Duplicate every line of text in the entries below character for character, omitting the pictures from your output.

[Extracted data entries]
────────

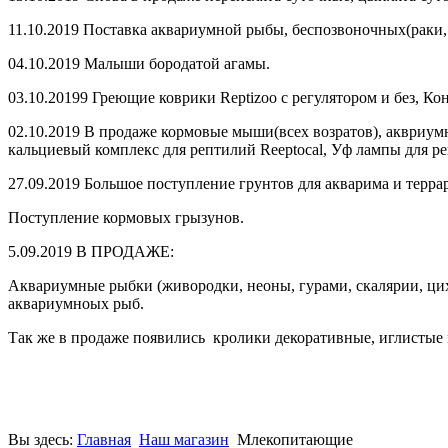
11.10.2019 Поставка аквариумной рыбы, беспозвоночных(раки,
04.10.2019 Малыши бородатой агамы.
03.10.20199 Греющие коврики Reptizoo с регулятором и без, К
02.10.2019 В продаже кормовые мыши(всех возратов), аквриумн
кальциевый комплекс для рептилий Reeptocal, Уф лампы для реп
27.09.2019 Большое поступление грунтов для акварима и террар
Поступление кормовых грызунов.
5.09.2019 В ПРОДАЖЕ:
Аквариумные рыбки (живородки, неоны, гурами, скалярии, цихл
аквариумноых рыб.
Так же в продаже появились кролики декоративные, иглисты
Вы здесь:
Главная
Наш магазин
Млекопитающие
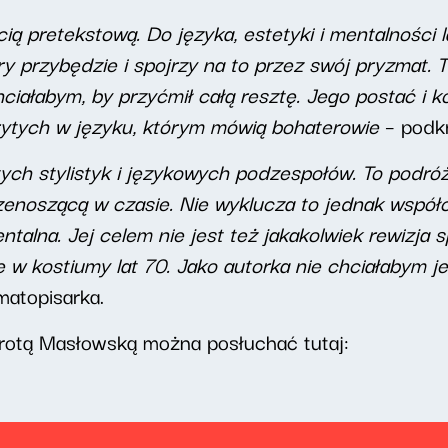
ią pretekstową. Do języka, estetyki i mentalności l
 przybędzie i spojrzy na to przez swój pryzmat. T
iałabym, by przyćmił całą resztę. Jego postać i 
rytych w języku, którym mówią bohaterowie
– podkr
tych stylistyk i językowych podzespołów. To podróż
zenoszącą w czasie. Nie wyklucza to jednak współc
ntalna. Jej celem nie jest też jakakolwiek rewizja
w kostiumy lat 70. Jako autorka nie chciałabym je
matopisarka.
rotą Masłowską można posłuchać tutaj:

────────

* [Output below]:
11.10.2019 Поставка аквариумной рыбы, беспозвоночных(раки,
04.10.2019 Малыши бородатой агамы.
03.10.20199 Греющие коврики Reptizoo с регулятором и без, К
02.10.2019 В продаже кормовые мыши(всех возратов), аквриумн
кальциевый комплекс для рептилий Reeptocal, Уф лампы для реп
27.09.2019 Большое поступление грунтов для акварима и террар
Поступление кормовых грызунов.
5.09.2019 В ПРОДАЖЕ:
Аквариумные рыбки (живородки, неоны, гурами, скалярии, цихл
аквариумноых рыб.
Так же в продаже появились кролики декоративные, иглисты
Вы здесь:
Главная
Наш магазин
Млекопитающие
ią pretekstową. Do języka, estetyki i mentalności l
 przybędzie i spojrzy na to przez swój pryzmat. T
iałabym, by przyćmił całą resztę. Jego postać i 
rytych w języku, którym mówią bohaterowie
– podkr
tych stylistyk i językowych podzespołów. To podróż
zenoszącą w czasie. Nie wyklucza to jednak współc
ntalna. Jej celem nie jest też jakakolwiek rewizja
w kostiumy lat 70. Jako autorka nie chciałabym je
matopisarka.
rotą Masłowską można posłuchać tutaj:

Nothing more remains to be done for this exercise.